The Depositary and Information Agent for the Tender Offer is Global Bondholder Services Corporation. Any questions or requests for assistance or additional copies of this Offer to Purchase may be directed to the Depositary and Information Agent at 65 Broadway – Suite 404, New York, New York 10006, e-mail: contact@gbsc-usa.com, banks and brokers call: 212-430-3774, all others call toll free (U.S. only): 855-654-2015.

The Dealer Managers for the Tender Offer are BofA Securities, Inc., Credit Suisse Securities (USA) LLC and Deutsche Bank Securities Inc. Any questions related to the terms of the Tender Offer may be directed to BofA Securities, Inc. at 620 South Tryon Street, 20th Floor, Charlotte, North Carolina 28255, attention: Liability Management Group, collect: (980) 387-3907, e-mail: debt_advisory@bofa.com, London: +44 207 996 5420, DG.LM-EMEA@bofa.com, Credit Suisse Securities (USA) LLC at Eleven Madison Avenue, New York, New York 10010, attention: Liability Management Group, toll free: (800) 820-1653, collect: (212) 325-6340, London: +44 (0) 20-7883-8763, and Deutsche Bank Securities Inc. at 1 Columbus Circle. New York, New York 10019, Attn: Liability Management Group, Toll Free: 1-800-503-4611, Collect: (212) 250-2955, London: +44 20 7545 8011.

About Mondelēz International

Mondelēz International, Inc. (Nasdaq: MDLZ) empowers people to snack right in over 150 countries around the world. With 2021 net revenues of approximately $29 billion, Mondelēz International is leading the future of snacking with iconic global and local brands such as Oreo, belVita and LU biscuits; Cadbury Dairy Milk, Milka and Toblerone chocolate; Sour Patch Kids candy and Trident gum. Mondelēz International is a proud member of the Standard and Poor’s 500, Nasdaq 100 and Dow Jones Sustainability Index.
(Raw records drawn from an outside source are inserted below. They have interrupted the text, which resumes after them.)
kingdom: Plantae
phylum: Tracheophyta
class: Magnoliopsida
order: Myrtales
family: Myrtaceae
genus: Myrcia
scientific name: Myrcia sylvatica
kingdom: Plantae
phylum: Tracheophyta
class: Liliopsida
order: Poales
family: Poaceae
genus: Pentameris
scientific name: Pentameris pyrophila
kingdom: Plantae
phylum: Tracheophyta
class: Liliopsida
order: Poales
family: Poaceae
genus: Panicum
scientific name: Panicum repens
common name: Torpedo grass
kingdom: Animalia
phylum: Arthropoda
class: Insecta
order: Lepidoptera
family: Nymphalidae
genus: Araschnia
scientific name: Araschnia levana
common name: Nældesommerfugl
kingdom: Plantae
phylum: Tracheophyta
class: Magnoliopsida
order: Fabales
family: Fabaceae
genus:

Forward-Looking Statements

This press release contains a number of forward-looking statements. Words, and variations of words, such as “will,” “may,” “expect,” “intend” and similar expressions are intended to identify Mondelēz International’s forward-looking statements, including, but not limited to, statements about the offer to purchase. These forward-looking statements are subject to a number of risks and uncertainties, many of which are beyond Mondelēz International’s control, which could cause Mondelēz International’s actual results to differ materially from those indicated in Mondelēz International’s forward-looking statements. Please see Mondelēz International’s risk factors, as they may be amended from time to time, set forth in its filings with the U.S. Securities and Exchange Commission, including Mondelēz International’s most recently filed Annual Report on Form 10-K. Mondelēz International disclaims and does not undertake any obligation to update or revise any forward-looking statement in this press release, except as required by applicable law or regulation.